The Pattaya Times is reporting the Thailand Ministry of Education has warned schools offering education visas to foreigners, in exchange for a Non-immigrant ED-Visa so they can stay in the country for a year, that they must make sure their students are legitimately attending classes, studying and taking the appropriate exams.
If not, schools could be held liable and have their licenses taken away. Students will also have their education visas cancelled.
For many non-Thais in Thailand, this news probably doesn’t come as much of a shock.
After all, too many foreigners are signing on for classes so they can “learn Thai”, then never setting foot in the school again. Often, the school doesn’t care, as the classes have already been paid for by the foreigner now not showing up to take them.
Plus, the fewer Thai classes they have to run the better, as they pay out less money to Thai teachers.

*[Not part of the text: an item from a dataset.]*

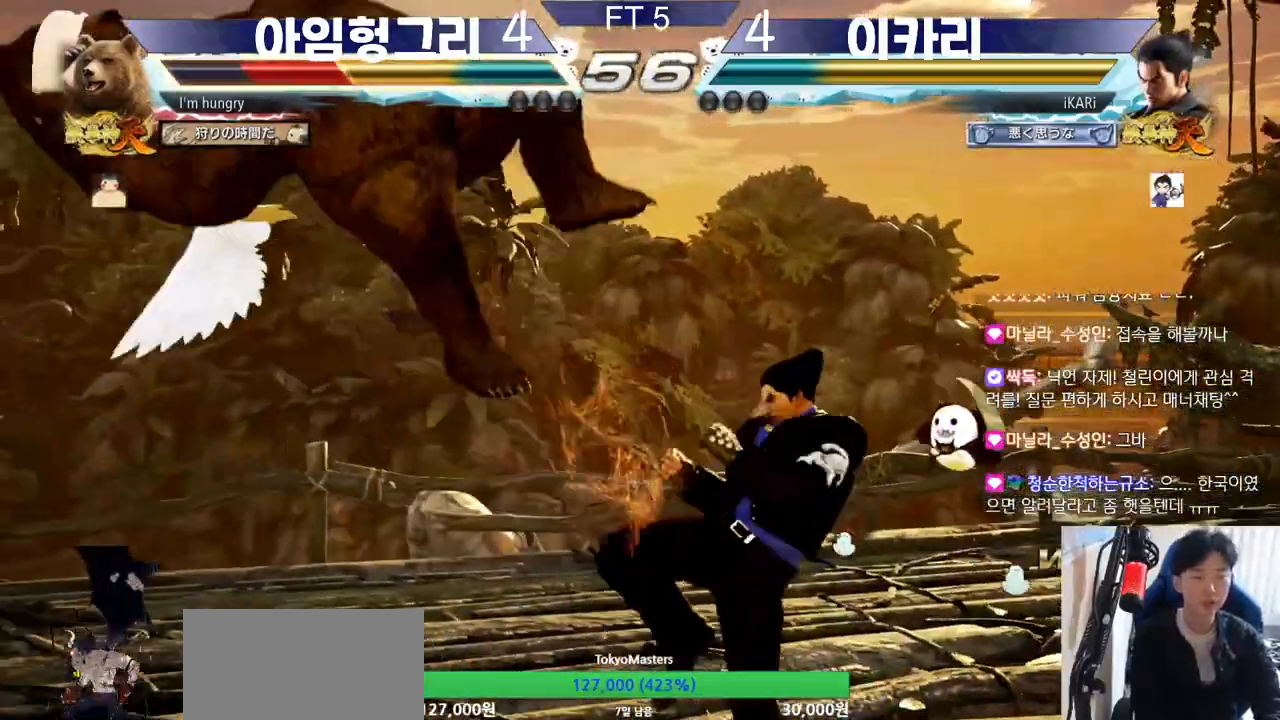
{"buttons": [], "left_stick": "right", "events": [[200, "TRIANGLE", "up"], [217, "SQUARE", "down"], [234, "SQUARE", "up"], [284, "SQUARE", "down"], [351, "SQUARE", "up"], [384, "SQUARE", "down"], [434, "TRIANGLE", "down"], [484, "SQUARE", "up"], [501, "TRIANGLE", "up"]]}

At Tasty Thailand, we had heard a while ago that immigration officials were informally testing people with education visas, when they did their 90 day check-in at immigration. Asking them a simple question in Thai and canceling their ED-Visa if they couldn’t answer it, or say much of anything else in Thai.
Again, you cannot blame Thai Immigration for demanding people simply follow the rules.
When I first arrived in Thailand, I took three months of Thai classes.
Within a few weeks, I could string together a few simple sentences and understand basic questions a Thai might ask. If some of the people “taking Thai classes” for at least three months cannot even do that, then it seems likely they are not showing up for class or doing what they should be to keep their education visas active.
In that case, they deserve what Thai Immigration throws at them.